Rumour afloat is that Yousuf Raza Gilani of PPP would be the next prime minister of Pakistan. Okay, what’s next? Here is the fun part!, next..sigh…He would be dethroned in three months time. In the meantime Asif Ali Zardari whose name has certain postfixes glued with it permanently now, will contest a by-election and eventually become the leader of the house in National Assembly a.k.a Prime Minister of Pakistan.
The history of disposable prime ministers in Pakistan stretches back the turbulent 50’s era. When Chaudhray Muhammad Ali, Muhammad Ali Bogra, Sir Firoz Khan Noon and Ibrahim Ismael Chandrigar played the prime ministerial musical chairs in a succession of less that 18 months. Everybody played to the tunes of the then dictators namely Ghulam Muhammad and Iskandar Mirza, who happened to be the Governor Generals. In the later part, post 1958, the dictators removed the word Governor from the Governor General and since then Generals remained the life line of dictatorships in Pakistan.
Not long ago, this act was repeated during the era of our moderate general, the one and only of its kind, General Syed Parvez Musharraf. He appointed a simpleton Zafrullah Jamali as prime minister which Jamali thought as a divine gift and attributed it to some of the famous mystic shrines in Sindh which he held in great reverence. He also started calling Musharraf as his boss. But as with the royal minds, somehow this former president of Pakistan Hockey Federation, fell from the grace of the generals eye and he was packed back to his small town in Baluchistan. Then the anchor person of the PML(Q) Chaudhry Shujaat Husssain was invited to form his cabinet for a period of 45 days. This act coined a new term in Pakistani parliamentary history and he became famous as ‘Halala’ prime minister. And later, Citi Bank executive Shaukat Aziz was installed as PM. Shuakat Aziz to the Pakistani public was as the IMF to the Third World countries. Also his raison d’etre was that he didn’t have any political background and thus was less potent.

Data records
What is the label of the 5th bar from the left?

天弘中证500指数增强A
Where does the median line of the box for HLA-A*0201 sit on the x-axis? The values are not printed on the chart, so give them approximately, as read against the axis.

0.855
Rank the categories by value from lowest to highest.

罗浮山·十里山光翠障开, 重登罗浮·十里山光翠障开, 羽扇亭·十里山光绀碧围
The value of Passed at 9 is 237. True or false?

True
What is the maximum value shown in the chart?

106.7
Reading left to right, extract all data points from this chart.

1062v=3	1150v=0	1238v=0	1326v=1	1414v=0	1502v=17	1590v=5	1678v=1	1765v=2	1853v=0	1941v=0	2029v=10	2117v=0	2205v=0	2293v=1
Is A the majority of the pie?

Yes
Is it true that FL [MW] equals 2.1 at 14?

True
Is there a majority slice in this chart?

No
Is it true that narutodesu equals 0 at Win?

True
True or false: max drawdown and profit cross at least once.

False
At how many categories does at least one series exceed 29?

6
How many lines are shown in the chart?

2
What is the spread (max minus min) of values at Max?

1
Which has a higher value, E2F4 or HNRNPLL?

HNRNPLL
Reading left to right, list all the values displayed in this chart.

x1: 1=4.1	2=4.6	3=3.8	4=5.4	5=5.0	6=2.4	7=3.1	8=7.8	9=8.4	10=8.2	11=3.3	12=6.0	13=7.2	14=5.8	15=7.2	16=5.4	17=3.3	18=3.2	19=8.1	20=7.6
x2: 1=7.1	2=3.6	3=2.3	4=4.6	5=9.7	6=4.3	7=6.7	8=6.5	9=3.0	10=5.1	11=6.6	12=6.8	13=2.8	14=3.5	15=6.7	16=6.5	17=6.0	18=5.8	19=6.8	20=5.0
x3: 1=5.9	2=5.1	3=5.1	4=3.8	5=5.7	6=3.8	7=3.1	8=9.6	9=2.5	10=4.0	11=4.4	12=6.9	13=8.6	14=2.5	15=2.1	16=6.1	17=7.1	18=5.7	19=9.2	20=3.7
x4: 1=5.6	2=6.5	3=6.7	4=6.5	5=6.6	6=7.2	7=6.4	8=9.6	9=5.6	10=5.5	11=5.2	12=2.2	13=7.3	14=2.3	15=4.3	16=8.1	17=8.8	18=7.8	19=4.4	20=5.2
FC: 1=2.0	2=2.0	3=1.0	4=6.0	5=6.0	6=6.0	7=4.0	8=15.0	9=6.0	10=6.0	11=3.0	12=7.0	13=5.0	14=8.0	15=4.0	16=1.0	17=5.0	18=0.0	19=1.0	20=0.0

Problems to solve
(a) Answer these from the piece on Pakistan's prime ministers:
(i) Which party does Yousuf Raza Gilani belong to?
(ii) Which two Governor Generals does it name as the dictators of the 50's?
(iii) For how many days was the PML(Q) anchor person invited to form his cabinet?
(b) Please list every prime minister that the piece on Pakistan's prime ministers names as playing musical chairs in the 50's.
(c) Write a continuation of the piece on Pakistan's prime ministers, starting after its final sentence.
The listing has no connection to the piece on Pakistan's prime ministers.

Results of the exercise
(a)
(i) PPP
(ii) Ghulam Muhammad and Iskandar Mirza
(iii) 45 days

(b) Chaudhray Muhammad Ali, Muhammad Ali Bogra, Sir Firoz Khan Noon, Ibrahim Ismael Chandrigar

(c)
Now when the initial euphoria of the February 18th elections is subsiding. The ugly realities of power play are becoming more apparent. For reasons, unknown so far, Makhdoom Amin Fahim has been sidelined. And Zardari has apparently picked his disposable prime minister which would be replaced by none other than Asif Ali Zardari himself.
I think it would be more pertinent if we look at the corruption allegation over Mr Zardari in the right perspective and in this regard I believe that our establishment is in habit of systematically inducing a venom to the general public against the politicians. And this has worked well. The result is that if we look at the existing lot of politicians from any party, the general public has become cynical about them over some of the facts and more of the fiction around the corruption tales. They simply call every politician as corrupt without getting into the very basics of legal understanding.
Having said so, I never thought of politicians as pious people. To become politician you need to be shrewd, deceitful, aggressive, power player, ambitious and above all hypocrite. These are the fundamentals of power play. However, this also makes you the almost complete human being of any society. A person who can grab votes from Haji, Nimazi, Jawari, Sharabi, gentleman and goon at the same time, must be a smart person. But their is one thing, if the politician loves his/her country and his intentions about the overall well being of the public are good, I think he/she deserves power.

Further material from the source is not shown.